Pierce O’Leary knows exactly what’s at stake this weekend — and it’s far bigger than another tick on the record.
The Dubliner fights in Nottingham on Saturday night in what is, for all intents and purposes, a keep busy bout.
However, it’s much bigger than that for Ireland’s only reigning EBU European Champion.
The Sheriff Street native’s long-promised, long-delayed Dublin return — finally looks set for March. But only if he wins.
Lose, and the dream collapses again.
“I think it’s going to happen. It is going to happen — I’m going to make it happen,” he said when speaking to Boxing Tickets NI. “It’s going to be tremendous. A massive big fight, hopefully a big title on the line. We’re all working extremely hard to make it happen.”
O’Leary hasn’t been shy about admitting how much the Dublin homecoming means to him. It is the thing that has driven him through camps, setbacks, false dawns and broken promises. He also knows one wrong step destroys everything.
“This weekend is my homecoming fight,” he insisted. “In your eyes, it might not be — but in my eyes, it’s the world for me. Because if you overlook somebody, if you slip, everything goes badly wrong. That’s his golden ticket. He beats me and he gets more work, more opportunities. I can’t let that happen.”
For ‘Big Bang’, the pressure comes not only from ambition, but from years of being teased with the dream. Twice in the past year he was scheduled to box in Dublin. Twice it collapsed. First with the abandoned August homecoming. Then, with the European title fight, a bout he boxed cautiously in June because he didn’t want an injury to ruin his chance.
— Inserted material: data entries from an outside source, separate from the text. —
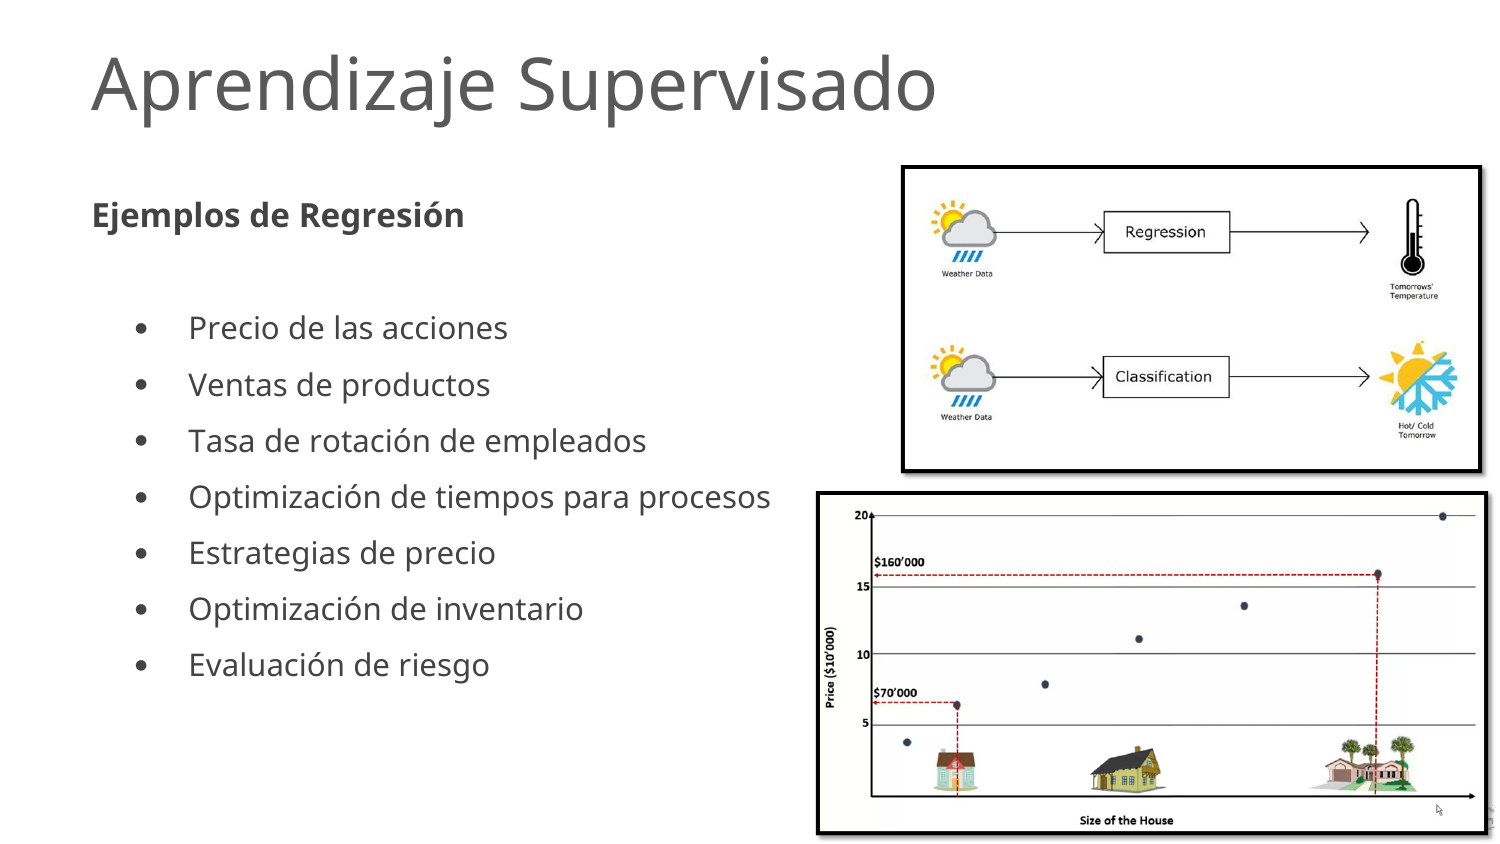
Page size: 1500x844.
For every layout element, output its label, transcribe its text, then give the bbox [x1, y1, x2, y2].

picture [897, 161, 1491, 482]
title Aprendizaje Supervisado [76, 0, 1281, 141]
text_box Ejemplos de Regresión Precio de las acciones Ventas de productos Tasa de rotación de empleados Optimización de tiempos para procesos Estrategias de precio Optimización de inventario Evaluación de riesgo [76, 158, 1302, 686]
picture [812, 487, 1500, 844]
“I had the fear of getting injured or cut and missing the biggest dream of my life,” he said. “That would have killed me. You could have offered me 200 grand to go sit at the show — I wouldn’t want to be in the arena. It wouldn’t sit right.”
“If I knew before the fight that Dublin wasn’t happening, I probably would have stopped him,” he admitted. “But mentally, I couldn’t break that barrier. I just stuck to the game plan and got the win.”
Now, with Queensberry quietly preparing a March return to the capital, O’Leary says the picture is finally clear. He believes the announcement is imminent — but only if he does his part in Nottingham.
“I’m the only Irish fighter from Ireland that hasn’t fought in Dublin,” he said. “And the venue is 200 metres from my home. That’s insane. Even when I went to Katie Taylor’s fights, I couldn’t enjoy it because everyone was hounding me — ‘When are you here? When are you fighting?’ I didn’t have the answer. That’s why I didn’t go to Mick Conlan’s fight. I would have been hounded.”
He laughs telling the story, but there’s real pain underneath. For O’Leary, this isn’t just another date. It’s vindication. It’s belonging. It’s the night he finally walks out in Dublin as a hometown pro, after years of being the only one who never got the chance.
Saturday, then, is more than a tune-up. It’s a gatekeeper to his entire future.
And he knows it.
“I never overlook anybody,” he said. “I treat everyone the same. This fight means the world. I need to get the performance, get the win, stay injury free and then we crack on for the big one.”
For the first time, the date feels real. The venue feels real. The dream feels real.